Extracted data entries
= = =
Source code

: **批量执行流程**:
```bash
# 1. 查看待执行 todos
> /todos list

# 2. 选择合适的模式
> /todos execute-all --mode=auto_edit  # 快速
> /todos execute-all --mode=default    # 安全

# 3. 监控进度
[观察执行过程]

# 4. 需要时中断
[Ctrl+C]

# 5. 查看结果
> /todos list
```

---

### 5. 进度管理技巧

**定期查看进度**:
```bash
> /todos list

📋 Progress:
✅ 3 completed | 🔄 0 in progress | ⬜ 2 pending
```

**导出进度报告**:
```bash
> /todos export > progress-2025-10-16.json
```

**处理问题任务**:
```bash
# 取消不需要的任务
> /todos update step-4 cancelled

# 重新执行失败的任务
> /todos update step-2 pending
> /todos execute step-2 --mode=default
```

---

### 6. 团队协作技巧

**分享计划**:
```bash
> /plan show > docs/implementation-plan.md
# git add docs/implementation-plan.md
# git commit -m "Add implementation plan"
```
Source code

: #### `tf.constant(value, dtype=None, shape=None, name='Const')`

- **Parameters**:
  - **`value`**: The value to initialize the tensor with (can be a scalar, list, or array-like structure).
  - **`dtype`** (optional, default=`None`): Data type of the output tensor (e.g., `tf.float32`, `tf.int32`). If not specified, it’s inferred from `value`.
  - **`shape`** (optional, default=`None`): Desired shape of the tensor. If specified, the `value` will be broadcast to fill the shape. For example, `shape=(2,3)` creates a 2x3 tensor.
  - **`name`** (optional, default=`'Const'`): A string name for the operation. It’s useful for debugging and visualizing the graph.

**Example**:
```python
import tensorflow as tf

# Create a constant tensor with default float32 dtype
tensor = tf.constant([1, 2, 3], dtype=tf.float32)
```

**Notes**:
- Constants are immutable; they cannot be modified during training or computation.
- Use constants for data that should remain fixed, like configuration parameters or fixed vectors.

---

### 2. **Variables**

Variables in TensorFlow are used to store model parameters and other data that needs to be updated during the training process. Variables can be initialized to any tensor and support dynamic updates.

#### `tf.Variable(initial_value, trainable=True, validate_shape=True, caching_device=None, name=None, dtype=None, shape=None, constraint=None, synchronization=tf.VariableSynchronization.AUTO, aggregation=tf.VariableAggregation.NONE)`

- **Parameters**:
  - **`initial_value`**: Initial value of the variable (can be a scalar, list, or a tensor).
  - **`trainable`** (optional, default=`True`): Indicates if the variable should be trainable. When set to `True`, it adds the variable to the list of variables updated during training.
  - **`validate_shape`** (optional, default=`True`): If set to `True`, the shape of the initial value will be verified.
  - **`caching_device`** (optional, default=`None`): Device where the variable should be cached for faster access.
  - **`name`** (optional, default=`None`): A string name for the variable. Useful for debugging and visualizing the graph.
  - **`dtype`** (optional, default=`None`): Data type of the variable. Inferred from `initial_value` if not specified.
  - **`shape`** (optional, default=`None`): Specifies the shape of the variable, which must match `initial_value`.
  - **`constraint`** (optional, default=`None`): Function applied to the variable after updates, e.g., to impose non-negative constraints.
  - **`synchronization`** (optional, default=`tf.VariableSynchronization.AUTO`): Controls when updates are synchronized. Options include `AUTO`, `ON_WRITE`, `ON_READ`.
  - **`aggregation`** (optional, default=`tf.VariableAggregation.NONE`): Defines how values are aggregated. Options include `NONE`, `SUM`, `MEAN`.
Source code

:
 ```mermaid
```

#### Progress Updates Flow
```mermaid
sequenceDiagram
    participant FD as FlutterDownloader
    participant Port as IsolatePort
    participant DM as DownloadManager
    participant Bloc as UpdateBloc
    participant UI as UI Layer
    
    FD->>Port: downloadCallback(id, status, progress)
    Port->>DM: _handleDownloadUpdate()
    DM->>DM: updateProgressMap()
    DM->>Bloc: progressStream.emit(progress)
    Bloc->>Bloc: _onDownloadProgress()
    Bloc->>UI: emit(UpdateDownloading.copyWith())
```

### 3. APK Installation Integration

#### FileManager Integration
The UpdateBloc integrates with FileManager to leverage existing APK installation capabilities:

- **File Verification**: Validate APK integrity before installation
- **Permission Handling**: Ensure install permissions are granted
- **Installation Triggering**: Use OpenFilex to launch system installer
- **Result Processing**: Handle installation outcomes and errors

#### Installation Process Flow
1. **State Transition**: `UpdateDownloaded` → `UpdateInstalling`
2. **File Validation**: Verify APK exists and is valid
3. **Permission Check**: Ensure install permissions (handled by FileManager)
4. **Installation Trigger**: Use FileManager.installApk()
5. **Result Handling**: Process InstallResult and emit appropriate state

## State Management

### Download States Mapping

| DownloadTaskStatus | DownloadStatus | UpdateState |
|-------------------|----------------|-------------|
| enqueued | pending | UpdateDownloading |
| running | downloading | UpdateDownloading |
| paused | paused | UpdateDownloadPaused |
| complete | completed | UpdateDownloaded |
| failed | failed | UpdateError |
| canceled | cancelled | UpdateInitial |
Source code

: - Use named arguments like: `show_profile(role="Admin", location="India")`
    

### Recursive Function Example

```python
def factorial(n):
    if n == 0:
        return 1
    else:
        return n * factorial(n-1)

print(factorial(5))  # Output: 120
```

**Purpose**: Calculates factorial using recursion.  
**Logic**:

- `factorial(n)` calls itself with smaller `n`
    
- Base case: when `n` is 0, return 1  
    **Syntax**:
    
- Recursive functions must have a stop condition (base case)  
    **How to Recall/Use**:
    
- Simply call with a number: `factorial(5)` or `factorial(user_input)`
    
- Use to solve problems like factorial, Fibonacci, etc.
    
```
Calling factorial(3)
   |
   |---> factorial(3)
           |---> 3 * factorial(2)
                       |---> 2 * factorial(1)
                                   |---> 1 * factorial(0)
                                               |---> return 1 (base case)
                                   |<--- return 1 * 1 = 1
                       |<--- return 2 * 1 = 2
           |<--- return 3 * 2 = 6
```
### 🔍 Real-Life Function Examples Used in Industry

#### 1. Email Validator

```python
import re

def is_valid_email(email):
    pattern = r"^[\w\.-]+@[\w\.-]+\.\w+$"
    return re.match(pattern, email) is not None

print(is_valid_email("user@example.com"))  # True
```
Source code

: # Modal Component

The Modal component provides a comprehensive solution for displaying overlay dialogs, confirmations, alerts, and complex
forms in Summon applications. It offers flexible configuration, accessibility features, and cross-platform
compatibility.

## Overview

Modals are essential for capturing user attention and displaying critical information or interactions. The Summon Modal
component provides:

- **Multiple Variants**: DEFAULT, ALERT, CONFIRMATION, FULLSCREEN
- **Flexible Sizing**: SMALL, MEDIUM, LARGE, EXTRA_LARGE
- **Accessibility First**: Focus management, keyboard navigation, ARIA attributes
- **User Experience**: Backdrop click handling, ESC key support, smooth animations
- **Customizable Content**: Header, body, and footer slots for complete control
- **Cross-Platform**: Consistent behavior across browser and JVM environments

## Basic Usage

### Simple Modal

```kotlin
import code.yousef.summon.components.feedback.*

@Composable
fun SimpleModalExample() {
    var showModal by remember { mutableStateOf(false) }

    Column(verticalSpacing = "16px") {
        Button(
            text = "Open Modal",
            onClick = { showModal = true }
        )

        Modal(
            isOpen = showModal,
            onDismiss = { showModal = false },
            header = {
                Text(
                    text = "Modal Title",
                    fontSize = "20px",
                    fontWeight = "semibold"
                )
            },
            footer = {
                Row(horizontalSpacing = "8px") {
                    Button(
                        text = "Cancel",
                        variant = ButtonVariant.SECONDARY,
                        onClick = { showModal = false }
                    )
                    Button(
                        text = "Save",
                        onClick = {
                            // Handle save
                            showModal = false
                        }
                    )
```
= = =
§ **Task prompt**:
Whenever the string "from" turns up in a line above, copy that line out.

§ **Answer box**:
  - **`dtype`** (optional, default=`None`): Data type of the output tensor (e.g., `tf.float32`, `tf.int32`). If not specified, it’s inferred from `value`.
  - **`dtype`** (optional, default=`None`): Data type of the variable. Inferred from `initial_value` if not specified.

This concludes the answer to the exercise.